Frankosky also said he asked his uncle one day about his military career. At a family reunion, his uncle talked for two hours.
“He told of his exploits in Europe in World War II, some of them humorous and some of them sad,” Frankosky said.
His cousin, then in his mid-50s and his uncle’s son, was on hand to hear those stories for the first time.
“If had never been there at that moment, he would never been able to pass those on to his kids,” Frankosky said.
The 165th has been a busy unit, and many of its members are now veterans of several overseas assignments and some domestic missions too. The 165th, first activated in 1946, was led initially by a former member of the Flying Tigers, the all-volunteer group of fighter pilots who fought under the command of Claire Chennault for China against Japan.
“Our people have been extremely busy,” Frankosky said. “Over the last 10 years, the majority of them have served at least one tour in the Middle East. Some of them have gone, five, six or seven times. We’ve had people deployed to Antarctica, Poland, Israel. We have had people repatriate remains found in Vietnam and Laos. We have had people in the Horn of Africa. We have been a busy unit.”
Since the 1980s, the 165th has been flying the versatile and venerable C-130 Hercules transport planes. The four-propeller aircraft can get into areas and land on unimproved airstrips bigger planes can’t utilize.
“It often does the dirty job that can’t be done with massive jets that carry more cargo,” Frankosky said.
The nearly 900 personnel of the 165th also will be getting newer C-130s.
“Until recently, it was some of the oldest in the fleet,” Frankosky said of the wing’s complement of aircraft. “Hopefully, by end of the year, we’ll have much newer aircraft.”
Frankosky, a teacher in civilian life, joined the Army in 1984 before transferring to the Air Guard. When he entered the service, his mentors were Vietnam veterans.
“The things I learned to do right came from those people,” he said. “They imparted their knowledge to help me become a better service member and a better officer.”
For the many veterans in attendance, master of ceremonies Lamar Crosby and Rev. Delmons White offered their gratitude for the service of their former comrades in arms.
“Thank you to all who served our nation, in any branch of service, to say we appreciate what you’ve done, we’re grateful for your service and we’ll always honor our veterans for what they mean to our country and to our community,” Crosby said.
Added White: “We can never thank you enough for the courageous men and women who have laid down their lives and who have fought for the freedom of this great country.”

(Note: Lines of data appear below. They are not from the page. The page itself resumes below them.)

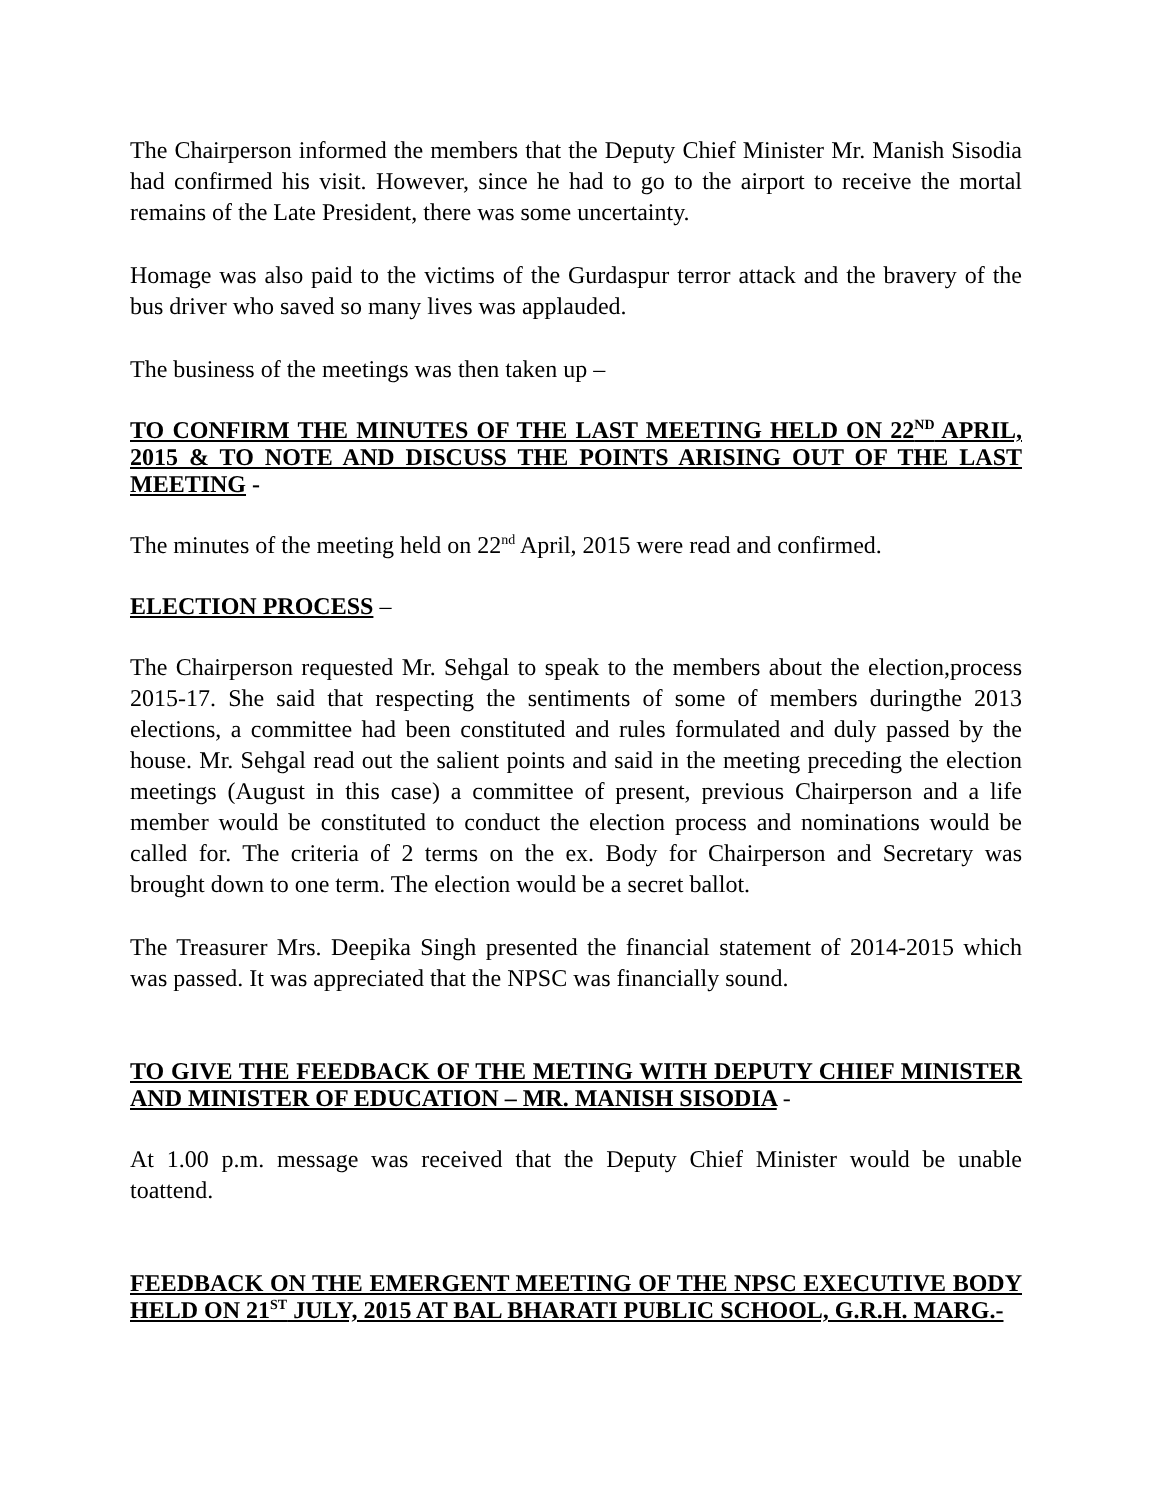The Chairperson informed the members that the Deputy Chief Minister Mr. Manish Sisodia had confirmed his visit. However, since he had to go to the airport to receive the mortal remains of the Late President, there was some uncertainty.
Homage was also paid to the victims of the Gurdaspur terror attack and the bravery of the bus driver who saved so many lives was applauded.
The business of the meetings was then taken up –
TO CONFIRM THE MINUTES OF THE LAST MEETING HELD ON 22<sup>ND</sup> APRIL, 2015 & TO NOTE AND DISCUSS THE POINTS ARISING OUT OF THE LAST MEETING -
The minutes of the meeting held on 22<sup>nd</sup> April, 2015 were read and confirmed.
ELECTION PROCESS –
The Chairperson requested Mr. Sehgal to speak to the members about the election,process 2015-17. She said that respecting the sentiments of some of members duringthe 2013 elections, a committee had been constituted and rules formulated and duly passed by the house. Mr. Sehgal read out the salient points and said in the meeting preceding the election meetings (August in this case) a committee of present, previous Chairperson and a life member would be constituted to conduct the election process and nominations would be called for. The criteria of 2 terms on the ex. Body for Chairperson and Secretary was brought down to one term. The election would be a secret ballot.
The Treasurer Mrs. Deepika Singh presented the financial statement of 2014-2015 which was passed. It was appreciated that the NPSC was financially sound.
TO GIVE THE FEEDBACK OF THE METING WITH DEPUTY CHIEF MINISTER AND MINISTER OF EDUCATION – MR. MANISH SISODIA -
At 1.00 p.m. message was received that the Deputy Chief Minister would be unable toattend.
FEEDBACK ON THE EMERGENT MEETING OF THE NPSC EXECUTIVE BODY HELD ON 21<sup>ST</sup> JULY, 2015 AT BAL BHARATI PUBLIC SCHOOL, G.R.H. MARG.-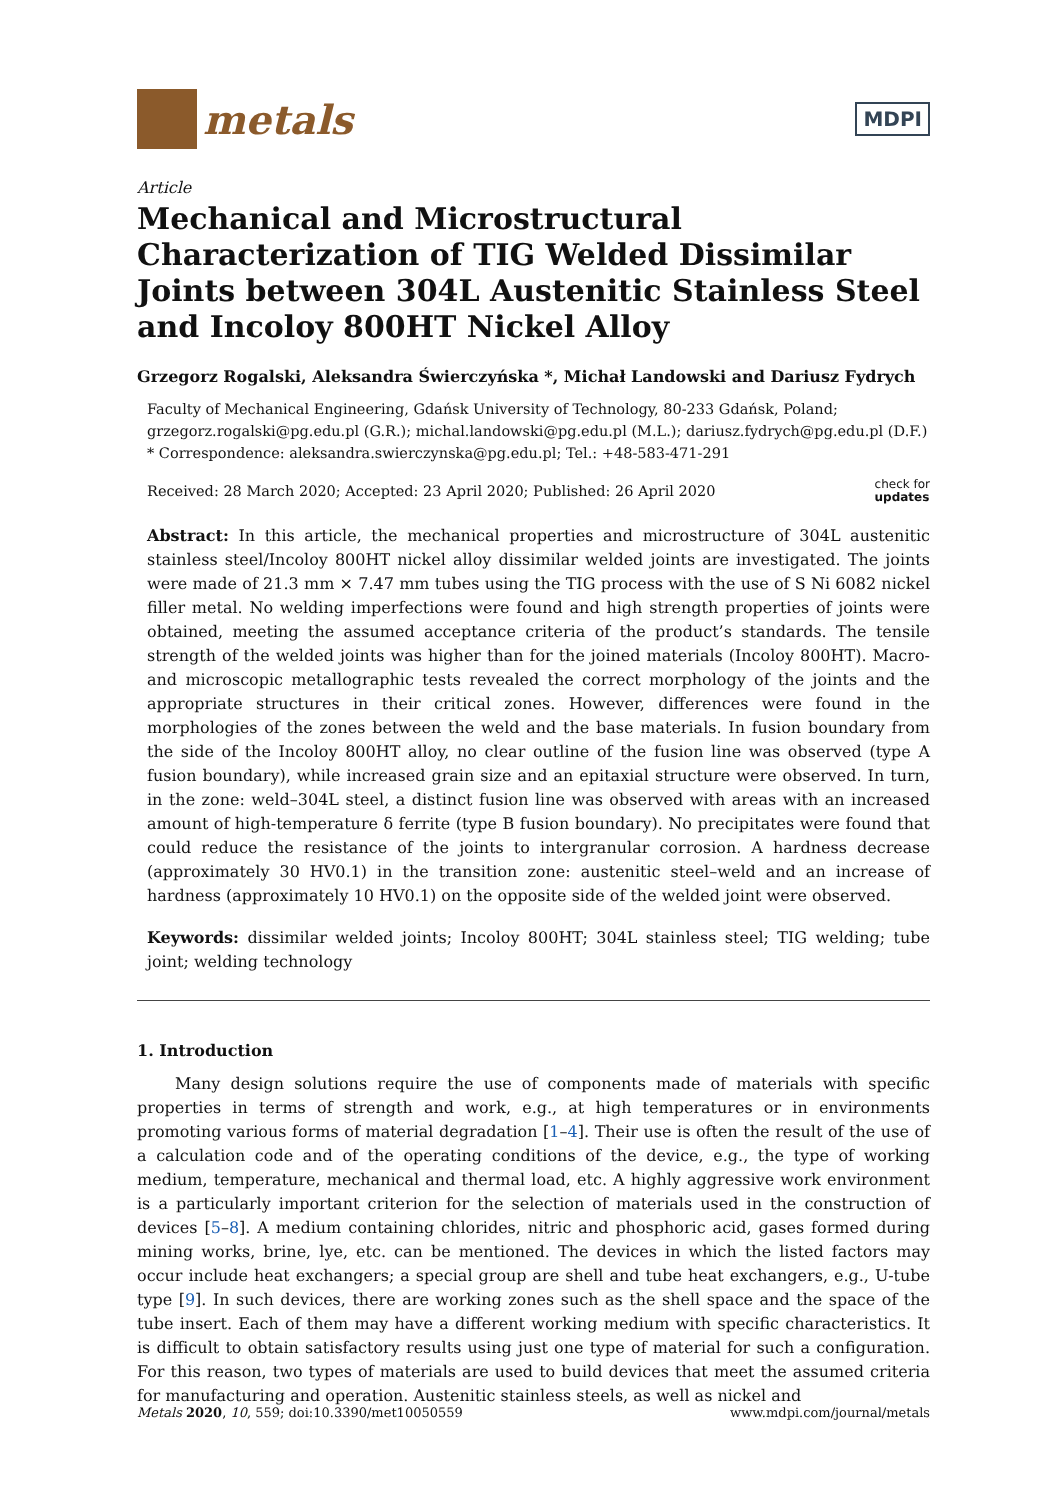metals
MDPI
Article
Mechanical and Microstructural Characterization of TIG Welded Dissimilar Joints between 304L Austenitic Stainless Steel and Incoloy 800HT Nickel Alloy
Grzegorz Rogalski, Aleksandra Świerczyńska *, Michał Landowski and Dariusz Fydrych
Faculty of Mechanical Engineering, Gdańsk University of Technology, 80-233 Gdańsk, Poland; grzegorz.rogalski@pg.edu.pl (G.R.); michal.landowski@pg.edu.pl (M.L.); dariusz.fydrych@pg.edu.pl (D.F.)
* Correspondence: aleksandra.swierczynska@pg.edu.pl; Tel.: +48-583-471-291
Received: 28 March 2020; Accepted: 23 April 2020; Published: 26 April 2020 check for
updates
Abstract: In this article, the mechanical properties and microstructure of 304L austenitic stainless steel/Incoloy 800HT nickel alloy dissimilar welded joints are investigated. The joints were made of 21.3 mm × 7.47 mm tubes using the TIG process with the use of S Ni 6082 nickel filler metal. No welding imperfections were found and high strength properties of joints were obtained, meeting the assumed acceptance criteria of the product’s standards. The tensile strength of the welded joints was higher than for the joined materials (Incoloy 800HT). Macro- and microscopic metallographic tests revealed the correct morphology of the joints and the appropriate structures in their critical zones. However, differences were found in the morphologies of the zones between the weld and the base materials. In fusion boundary from the side of the Incoloy 800HT alloy, no clear outline of the fusion line was observed (type A fusion boundary), while increased grain size and an epitaxial structure were observed. In turn, in the zone: weld–304L steel, a distinct fusion line was observed with areas with an increased amount of high-temperature δ ferrite (type B fusion boundary). No precipitates were found that could reduce the resistance of the joints to intergranular corrosion. A hardness decrease (approximately 30 HV0.1) in the transition zone: austenitic steel–weld and an increase of hardness (approximately 10 HV0.1) on the opposite side of the welded joint were observed.
Keywords: dissimilar welded joints; Incoloy 800HT; 304L stainless steel; TIG welding; tube joint; welding technology
1. Introduction
Many design solutions require the use of components made of materials with specific properties in terms of strength and work, e.g., at high temperatures or in environments promoting various forms of material degradation [1–4]. Their use is often the result of the use of a calculation code and of the operating conditions of the device, e.g., the type of working medium, temperature, mechanical and thermal load, etc. A highly aggressive work environment is a particularly important criterion for the selection of materials used in the construction of devices [5–8]. A medium containing chlorides, nitric and phosphoric acid, gases formed during mining works, brine, lye, etc. can be mentioned. The devices in which the listed factors may occur include heat exchangers; a special group are shell and tube heat exchangers, e.g., U-tube type [9]. In such devices, there are working zones such as the shell space and the space of the tube insert. Each of them may have a different working medium with specific characteristics. It is difficult to obtain satisfactory results using just one type of material for such a configuration. For this reason, two types of materials are used to build devices that meet the assumed criteria for manufacturing and operation. Austenitic stainless steels, as well as nickel and
Metals 2020, 10, 559; doi:10.3390/met10050559 www.mdpi.com/journal/metals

Frankosky said he was glad to see so many young people, in particular Boy Scouts, at the event, and he encouraged them to learn about the nation’s culture and history. He also implored veterans to make sure their stories are passed down to future generations.
“My message to veterans is to please tell your stories,” he said. “Make sure our culture stays strong and part of that culture is your story. Tell your stories to your kids. It doesn’t have to be Bastogne, it doesn’t have to be the Hurtgen Forest, it doesn’t have to be Sicily, it doesn’t have to be Khe Sanh, it doesn’t have to be the Chosin Reservoir, it doesn’t have to be Fallujah. Whatever the story is, tell your kids .It’s important. It’s part of their heritage and it’s part of your legacy.”